DATA UNDER STUDY Start Marker

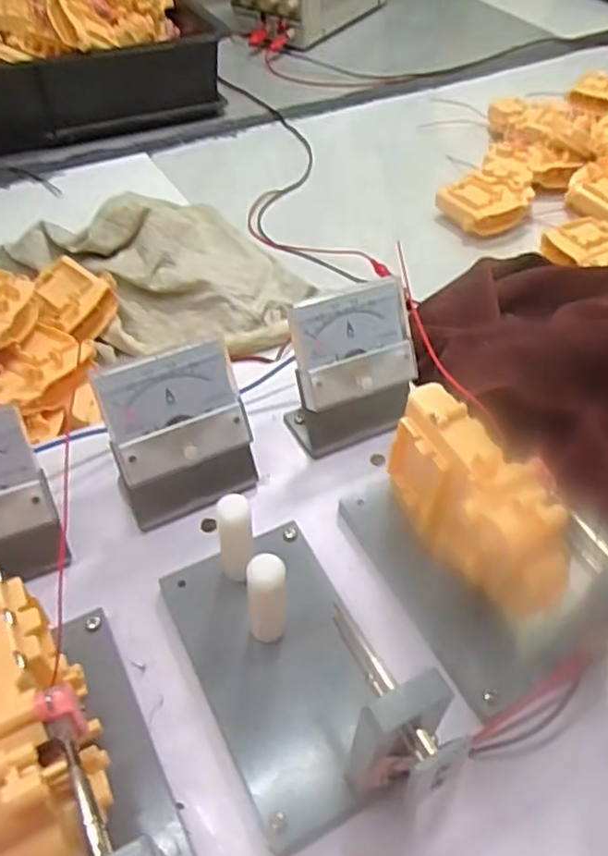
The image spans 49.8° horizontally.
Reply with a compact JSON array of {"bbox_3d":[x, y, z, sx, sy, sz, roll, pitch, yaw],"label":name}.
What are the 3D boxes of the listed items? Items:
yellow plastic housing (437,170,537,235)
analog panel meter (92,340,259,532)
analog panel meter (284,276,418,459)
[{"bbox_3d":[0.178,-0.220,0.634,0.079,0.027,0.060,-26,54,-22],"label":"yellow plastic housing"},{"bbox_3d":[-0.058,0.005,0.314,0.064,0.075,0.043,-18,51,-16],"label":"analog panel meter"},{"bbox_3d":[0.027,-0.031,0.348,0.069,0.074,0.040,-22,53,-19],"label":"analog panel meter"}]

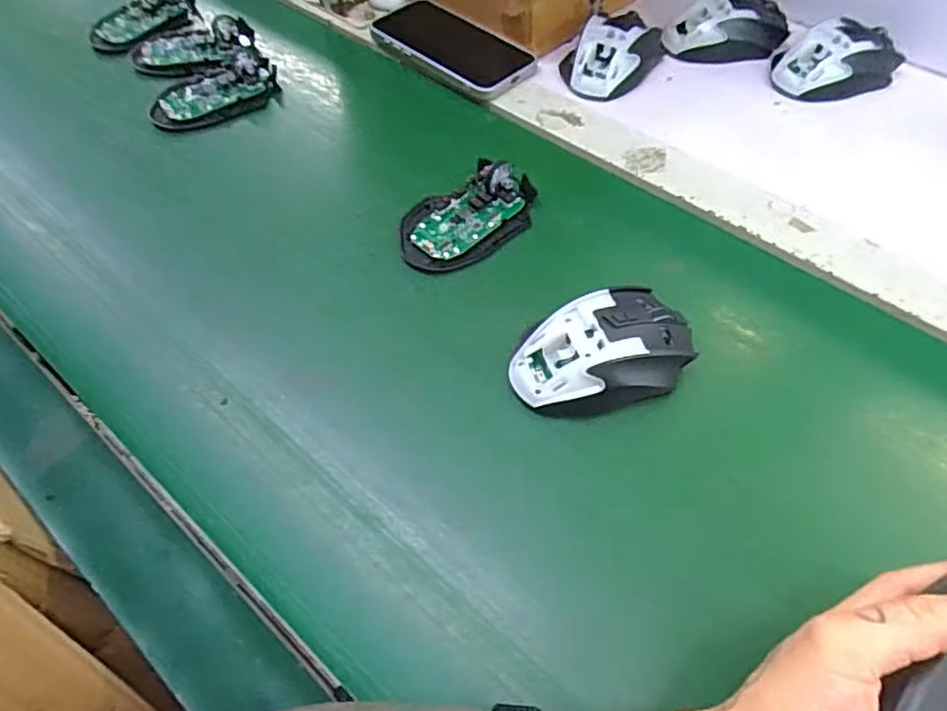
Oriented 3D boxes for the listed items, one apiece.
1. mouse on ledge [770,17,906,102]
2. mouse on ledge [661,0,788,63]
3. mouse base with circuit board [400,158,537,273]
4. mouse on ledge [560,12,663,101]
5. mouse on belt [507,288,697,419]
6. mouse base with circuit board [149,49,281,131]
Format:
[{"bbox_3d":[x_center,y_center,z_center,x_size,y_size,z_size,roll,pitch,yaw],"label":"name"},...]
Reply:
[{"bbox_3d":[0.328,-0.266,0.563,0.116,0.036,0.071,-7,57,-2],"label":"mouse on ledge"},{"bbox_3d":[0.239,-0.313,0.596,0.115,0.035,0.068,2,57,3],"label":"mouse on ledge"},{"bbox_3d":[-0.005,-0.110,0.476,0.111,0.025,0.069,-31,61,-17],"label":"mouse base with circuit board"},{"bbox_3d":[0.129,-0.279,0.574,0.108,0.034,0.066,-39,64,-21],"label":"mouse on ledge"},{"bbox_3d":[0.081,-0.002,0.395,0.112,0.041,0.068,-21,58,-11],"label":"mouse on belt"},{"bbox_3d":[-0.234,-0.238,0.569,0.113,0.022,0.056,-25,59,-14],"label":"mouse base with circuit board"}]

DATA UNDER STUDY End Marker

● **AIM OF THE EXERCISE**: Could you copy each line of the material that holds "listed"?

● **EXERCISE RESULT**:
What are the 3D boxes of the listed items? Items:
Oriented 3D boxes for the listed items, one apiece.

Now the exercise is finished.